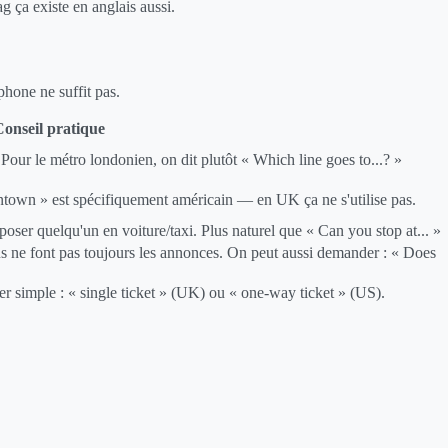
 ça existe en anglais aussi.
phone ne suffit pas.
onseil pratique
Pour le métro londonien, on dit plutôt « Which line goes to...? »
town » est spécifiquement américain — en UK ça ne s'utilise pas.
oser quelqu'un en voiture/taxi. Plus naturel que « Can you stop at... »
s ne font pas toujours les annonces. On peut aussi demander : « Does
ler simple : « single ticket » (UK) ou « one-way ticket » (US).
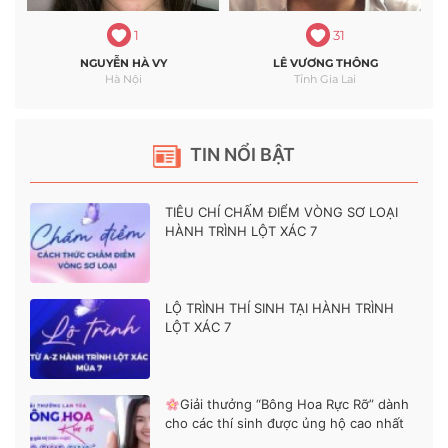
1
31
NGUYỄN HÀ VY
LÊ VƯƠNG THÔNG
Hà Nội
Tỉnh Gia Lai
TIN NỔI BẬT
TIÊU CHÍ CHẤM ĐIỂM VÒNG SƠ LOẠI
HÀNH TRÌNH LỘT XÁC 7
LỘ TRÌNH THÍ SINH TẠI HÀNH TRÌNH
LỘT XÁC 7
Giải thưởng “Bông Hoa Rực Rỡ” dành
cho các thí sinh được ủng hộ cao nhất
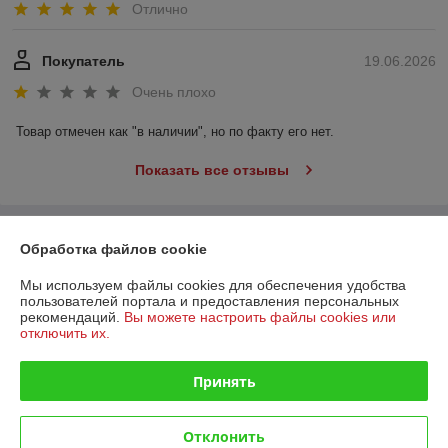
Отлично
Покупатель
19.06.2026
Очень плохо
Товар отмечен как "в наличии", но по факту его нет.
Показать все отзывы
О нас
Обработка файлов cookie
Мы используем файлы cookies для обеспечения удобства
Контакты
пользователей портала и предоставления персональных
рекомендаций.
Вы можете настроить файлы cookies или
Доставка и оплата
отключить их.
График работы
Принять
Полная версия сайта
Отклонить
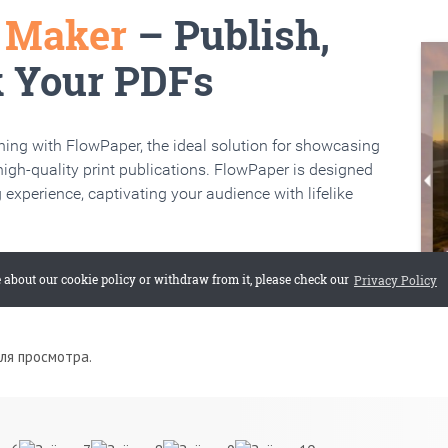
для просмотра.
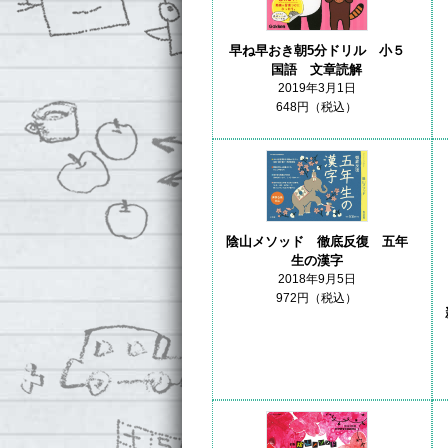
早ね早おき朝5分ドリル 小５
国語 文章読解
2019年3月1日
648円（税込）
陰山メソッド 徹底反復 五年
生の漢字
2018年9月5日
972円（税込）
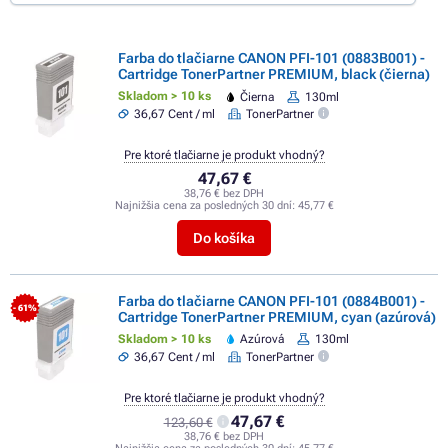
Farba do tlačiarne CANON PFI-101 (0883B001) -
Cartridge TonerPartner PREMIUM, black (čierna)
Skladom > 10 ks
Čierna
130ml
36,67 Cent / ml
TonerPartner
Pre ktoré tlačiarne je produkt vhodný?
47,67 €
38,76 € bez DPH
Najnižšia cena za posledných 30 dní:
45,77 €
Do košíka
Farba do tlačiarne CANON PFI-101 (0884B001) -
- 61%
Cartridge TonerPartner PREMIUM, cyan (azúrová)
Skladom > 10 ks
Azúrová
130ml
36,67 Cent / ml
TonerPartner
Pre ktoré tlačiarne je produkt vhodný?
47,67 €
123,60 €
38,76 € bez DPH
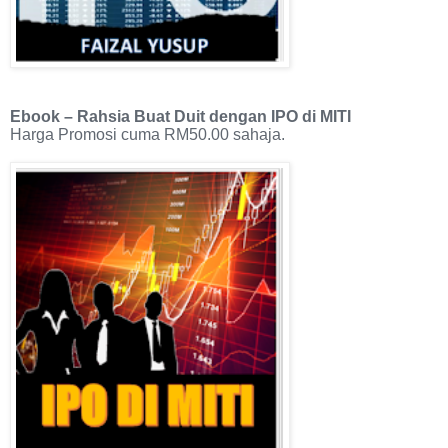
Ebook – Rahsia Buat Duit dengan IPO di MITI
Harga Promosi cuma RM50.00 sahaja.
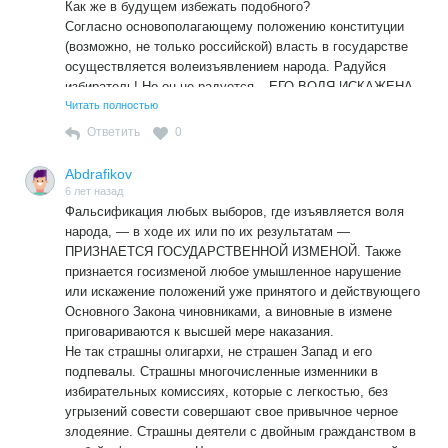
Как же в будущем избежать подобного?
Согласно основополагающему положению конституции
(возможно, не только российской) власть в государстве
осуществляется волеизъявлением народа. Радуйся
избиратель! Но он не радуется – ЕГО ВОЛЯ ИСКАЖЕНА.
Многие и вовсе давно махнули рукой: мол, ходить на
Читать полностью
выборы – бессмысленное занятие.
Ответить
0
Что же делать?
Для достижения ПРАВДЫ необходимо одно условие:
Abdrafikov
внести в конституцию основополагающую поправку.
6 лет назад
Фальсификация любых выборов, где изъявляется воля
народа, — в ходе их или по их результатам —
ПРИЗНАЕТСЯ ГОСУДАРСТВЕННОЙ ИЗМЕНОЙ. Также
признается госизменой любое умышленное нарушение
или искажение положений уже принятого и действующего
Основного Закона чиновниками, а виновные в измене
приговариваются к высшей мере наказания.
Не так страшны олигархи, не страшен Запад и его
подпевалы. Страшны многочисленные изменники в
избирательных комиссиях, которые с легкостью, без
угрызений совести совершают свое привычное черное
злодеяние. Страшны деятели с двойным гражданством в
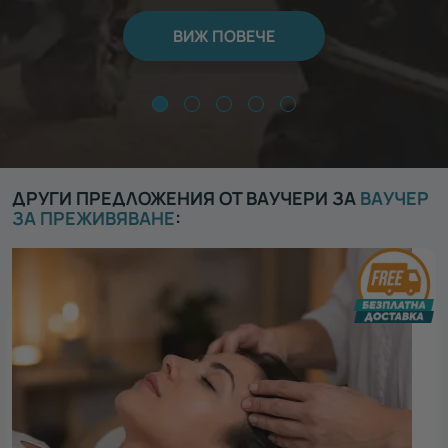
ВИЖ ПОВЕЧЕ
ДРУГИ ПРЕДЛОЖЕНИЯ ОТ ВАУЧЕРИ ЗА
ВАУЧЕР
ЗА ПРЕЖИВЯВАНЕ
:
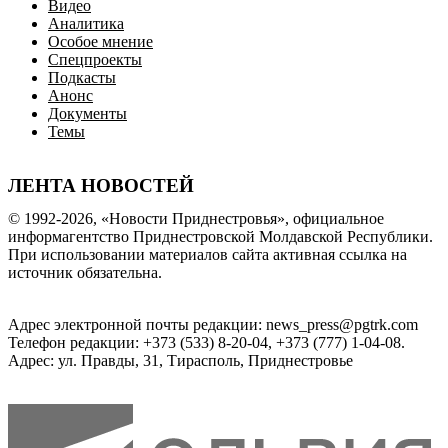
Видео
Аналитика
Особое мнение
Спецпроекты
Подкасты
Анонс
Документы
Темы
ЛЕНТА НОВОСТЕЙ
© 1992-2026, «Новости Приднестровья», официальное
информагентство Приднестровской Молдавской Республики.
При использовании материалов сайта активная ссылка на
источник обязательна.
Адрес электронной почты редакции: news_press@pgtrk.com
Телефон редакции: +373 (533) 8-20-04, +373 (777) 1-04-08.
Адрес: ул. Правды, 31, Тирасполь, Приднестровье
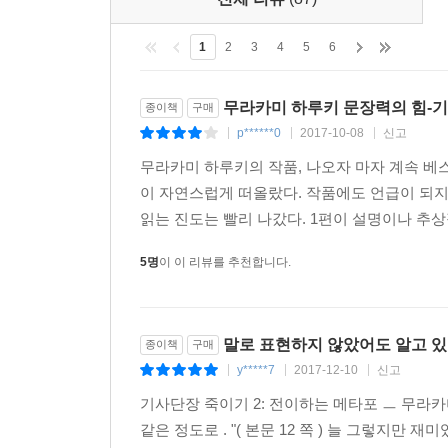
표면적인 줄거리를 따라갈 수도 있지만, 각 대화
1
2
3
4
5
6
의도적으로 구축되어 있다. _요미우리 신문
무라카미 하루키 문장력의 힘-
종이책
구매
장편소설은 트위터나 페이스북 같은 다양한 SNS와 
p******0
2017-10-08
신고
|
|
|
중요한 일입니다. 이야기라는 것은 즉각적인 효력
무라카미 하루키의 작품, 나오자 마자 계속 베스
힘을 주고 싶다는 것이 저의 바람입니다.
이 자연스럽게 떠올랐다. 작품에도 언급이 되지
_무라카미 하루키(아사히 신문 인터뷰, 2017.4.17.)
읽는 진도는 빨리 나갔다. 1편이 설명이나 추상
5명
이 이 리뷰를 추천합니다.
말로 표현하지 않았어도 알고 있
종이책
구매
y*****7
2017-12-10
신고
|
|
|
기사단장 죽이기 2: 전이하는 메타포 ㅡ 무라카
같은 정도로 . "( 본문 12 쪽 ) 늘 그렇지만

= = = = =

Required work
Render the stretch of the records from the line containing "Farba do tlačiarne CANON PFI-101 (0883B001)" through the line containing "Адрес: ул. Правды, 31, Тирасполь, Приднестровье" as a Markdown table with two columns, Row and Text, giving each line its own numbered row and skipping blank lines. Leave the pictures out of the table.

Result of this task
| Row | Text |
|---|---|
| 1 | Farba do tlačiarne CANON PFI-101 (0883B001) - |
| 2 | Cartridge TonerPartner PREMIUM, black (čierna) |
| 3 | Skladom > 10 ks |
| 4 | Čierna |
| 5 | 130ml |
| 6 | 36,67 Cent / ml |
| 7 | TonerPartner |
| 8 | Pre ktoré tlačiarne je produkt vhodný? |
| 9 | 47,67 € |
| 10 | 38,76 € bez DPH |
| 11 | Najnižšia cena za posledných 30 dní: |
| 12 | 45,77 € |
| 13 | Do košíka |
| 14 | Farba do tlačiarne CANON PFI-101 (0884B001) - |
| 15 | - 61% |
| 16 | Cartridge TonerPartner PREMIUM, cyan (azúrová) |
| 17 | Skladom > 10 ks |
| 18 | Azúrová |
| 19 | 130ml |
| 20 | 36,67 Cent / ml |
| 21 | TonerPartner |
| 22 | Pre ktoré tlačiarne je produkt vhodný? |
| 23 | 47,67 € |
| 24 | 123,60 € |
| 25 | 38,76 € bez DPH |
| 26 | Ebook – Rahsia Buat Duit dengan IPO di MITI |
| 27 | Harga Promosi cuma RM50.00 sahaja. |
| 28 | Как же в будущем избежать подобного? |
| 29 | Согласно основополагающему положению конституции |
| 30 | (возможно, не только российской) власть в государстве |
| 31 | осуществляется волеизъявлением народа. Радуйся |
| 32 | избиратель! Но он не радуется – ЕГО ВОЛЯ ИСКАЖЕНА. |
| 33 | Многие и вовсе давно махнули рукой: мол, ходить на |
| 34 | Читать полностью |
| 35 | выборы – бессмысленное занятие. |
| 36 | Ответить |
| 37 | 0 |
| 38 | Что же делать? |
| 39 | Для достижения ПРАВДЫ необходимо одно условие: |
| 40 | Abdrafikov |
| 41 | внести в конституцию основополагающую поправку. |
| 42 | 6 лет назад |
| 43 | Фальсификация любых выборов, где изъявляется воля |
| 44 | народа, — в ходе их или по их результатам — |
| 45 | ПРИЗНАЕТСЯ ГОСУДАРСТВЕННОЙ ИЗМЕНОЙ. Также |
| 46 | признается госизменой любое умышленное нарушение |
| 47 | или искажение положений уже принятого и действующего |
| 48 | Основного Закона чиновниками, а виновные в измене |
| 49 | приговариваются к высшей мере наказания. |
| 50 | Не так страшны олигархи, не страшен Запад и его |
| 51 | подпевалы. Страшны многочисленные изменники в |
| 52 | избирательных комиссиях, которые с легкостью, без |
| 53 | угрызений совести совершают свое привычное черное |
| 54 | злодеяние. Страшны деятели с двойным гражданством в |
| 55 | ВИЖ ПОВЕЧЕ |
| 56 | ДРУГИ ПРЕДЛОЖЕНИЯ ОТ ВАУЧЕРИ ЗА |
| 57 | ВАУЧЕР |
| 58 | ЗА ПРЕЖИВЯВАНЕ |
| 59 | : |
| 60 | Видео |
| 61 | Аналитика |
| 62 | Особое мнение |
| 63 | Спецпроекты |
| 64 | Подкасты |
| 65 | Анонс |
| 66 | Документы |
| 67 | Темы |
| 68 | ЛЕНТА НОВОСТЕЙ |
| 69 | © 1992-2026, «Новости Приднестровья», официальное |
| 70 | информагентство Приднестровской Молдавской Республики. |
| 71 | При использовании материалов сайта активная ссылка на |
| 72 | источник обязательна. |
| 73 | Адрес электронной почты редакции: news_press@pgtrk.com |
| 74 | Телефон редакции: +373 (533) 8-20-04, +373 (777) 1-04-08. |
| 75 | Адрес: ул. Правды, 31, Тирасполь, Приднестровье |